> **What needs to be done**
Check every line of the data below for the word "down" and say how many have it, without further comment.

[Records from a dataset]

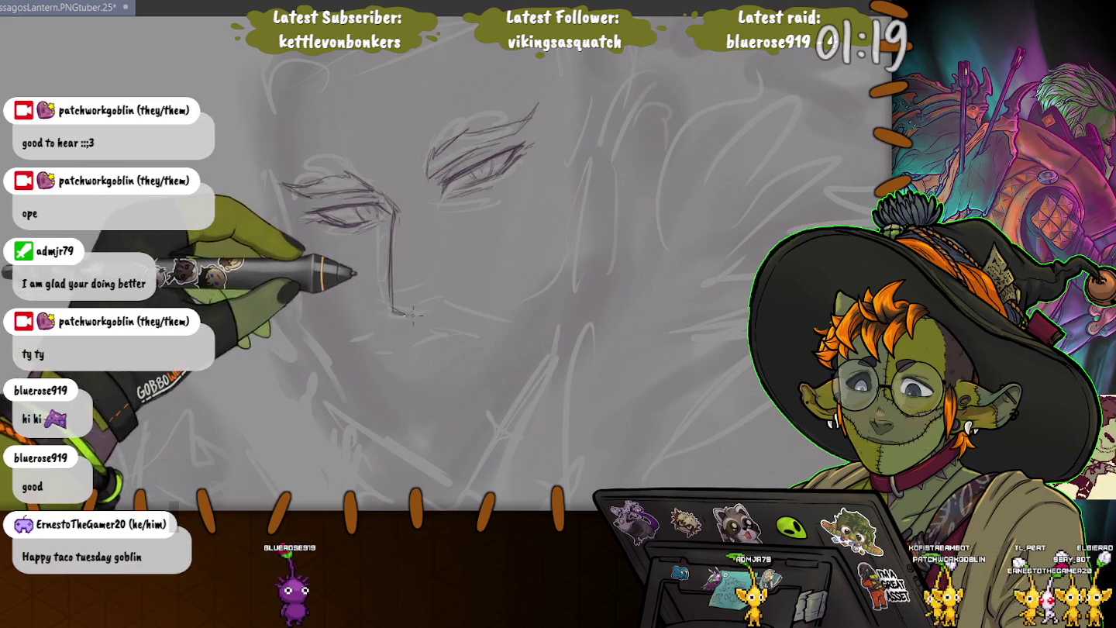
drag(396, 315, 423, 312)
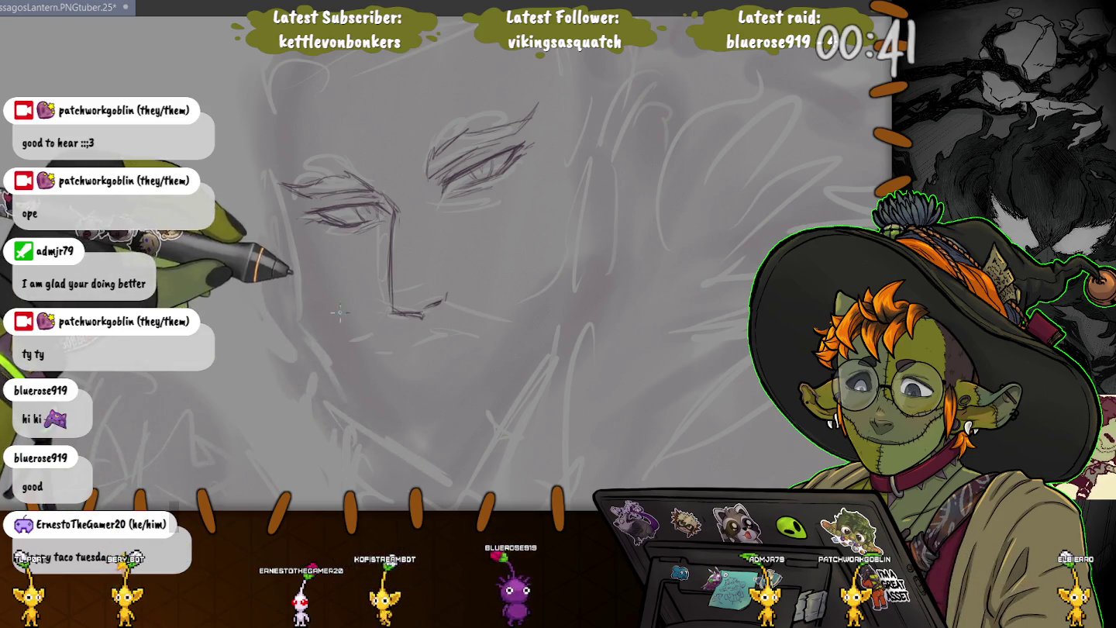
Redraw the nose line in darker strokes down to the tip
scroll(343, 281, down, 1)
scroll(342, 281, up, 1)
scroll(178, 290, down, 1)
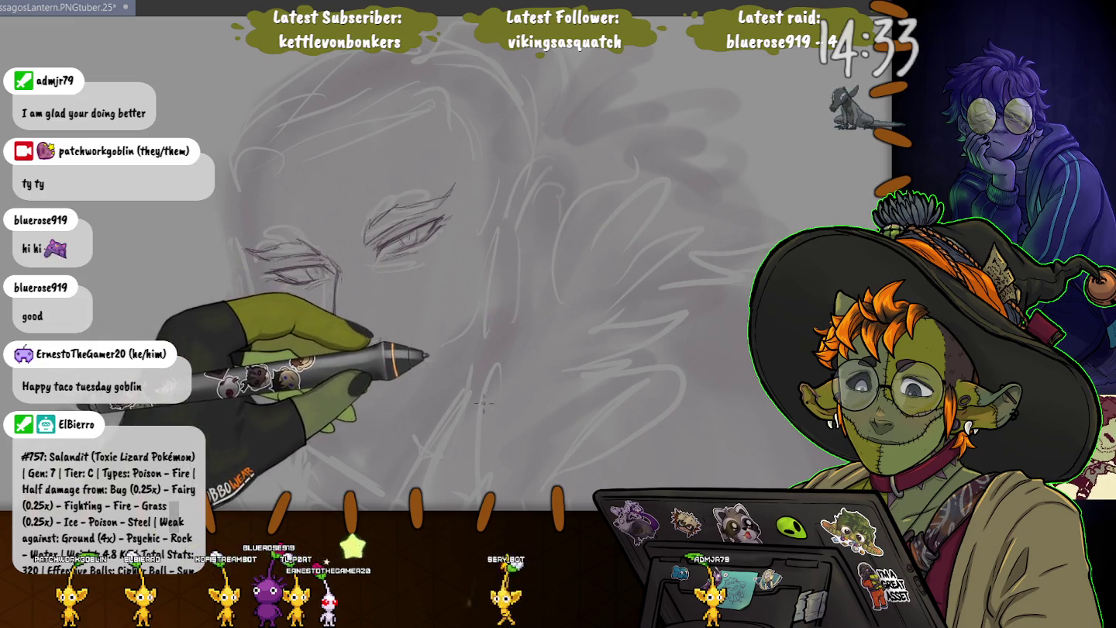
drag(333, 268, 364, 376)
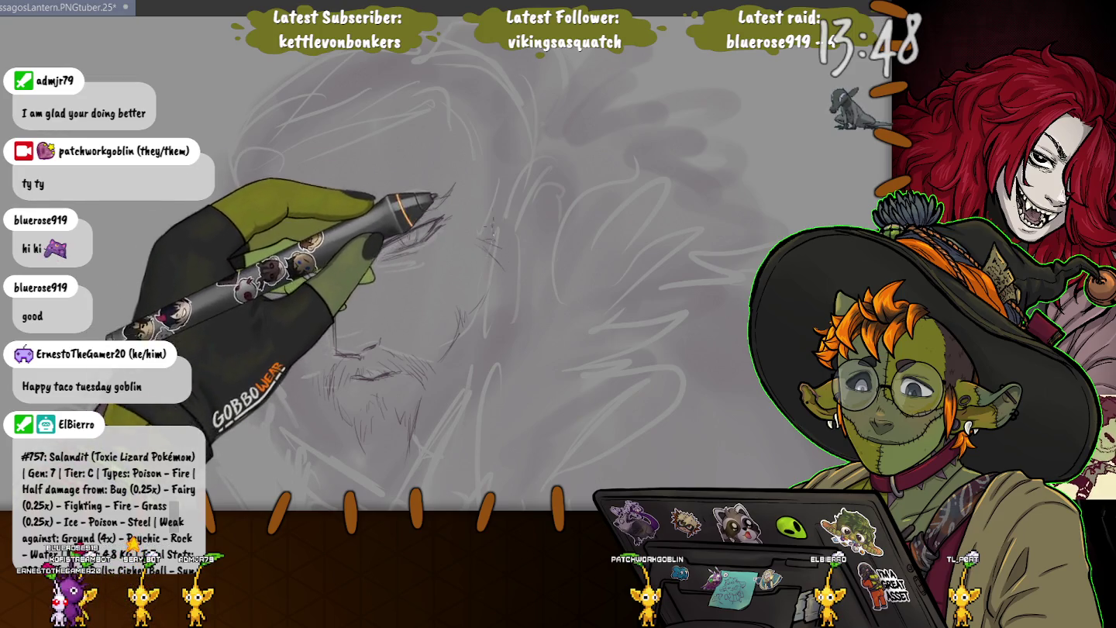
Darken strokes on the right of the face and top of the head, rotating the canvas as needed
drag(486, 233, 496, 261)
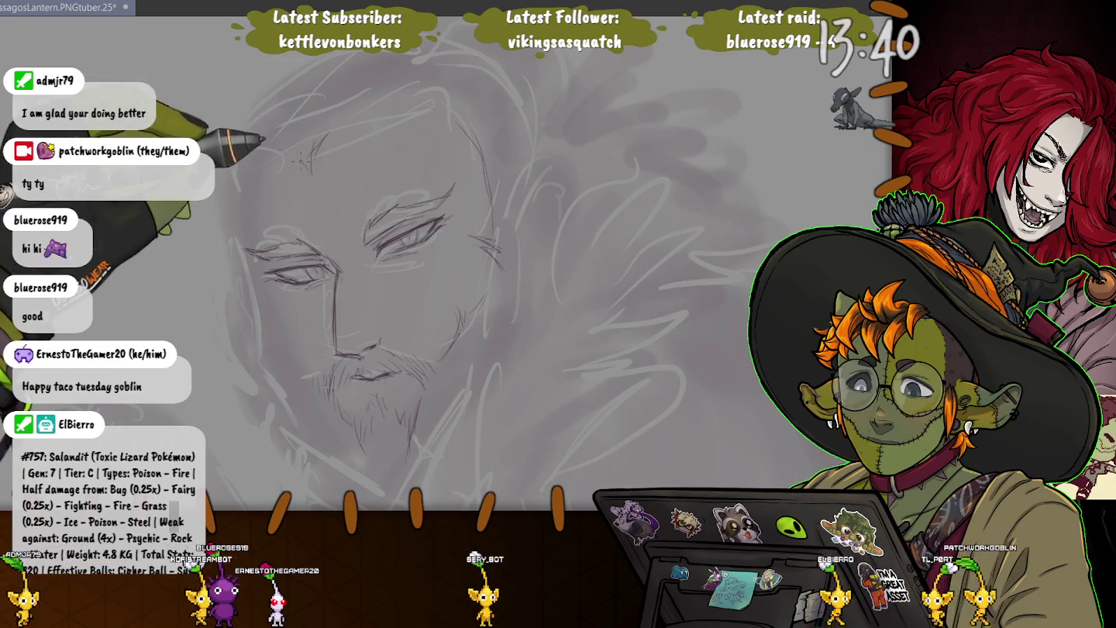
drag(324, 134, 310, 153)
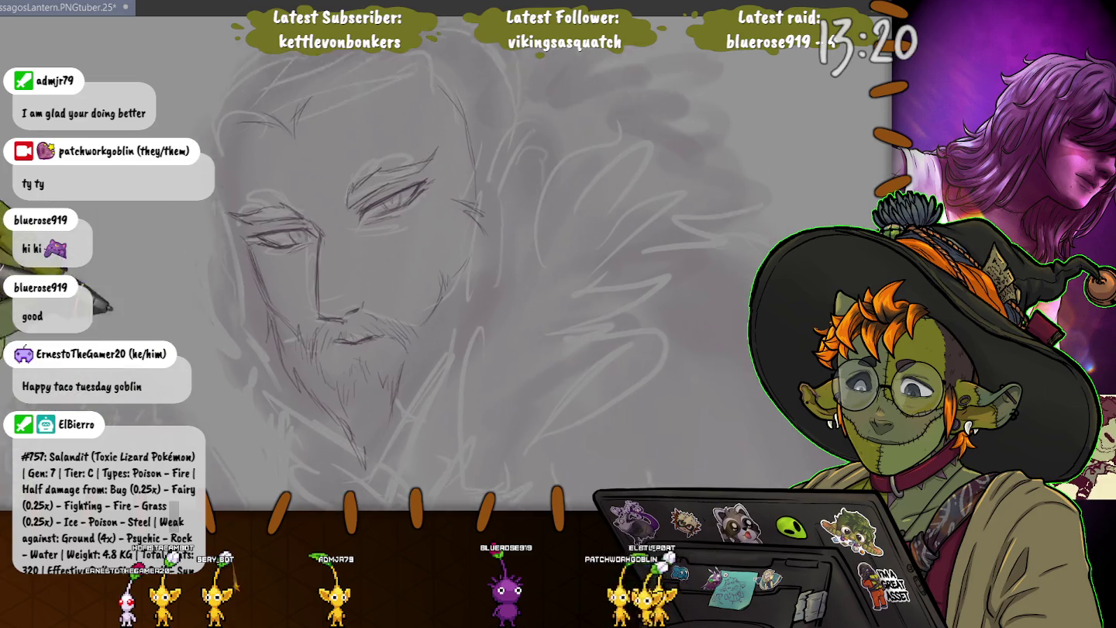
drag(268, 312, 375, 276)
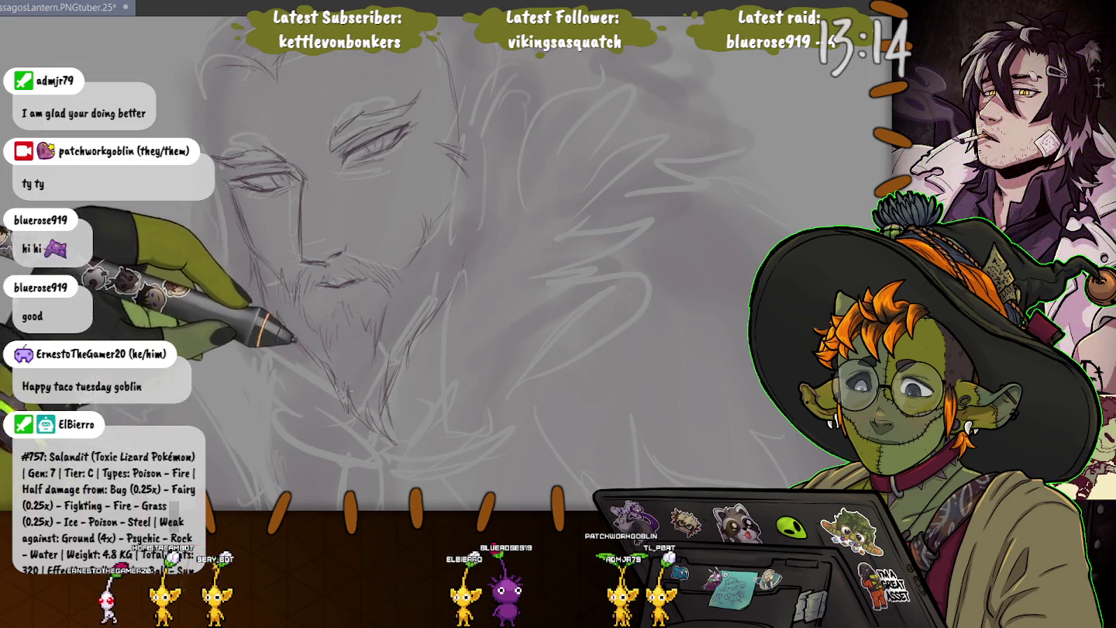
drag(295, 339, 281, 293)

> **Exercise solution**
3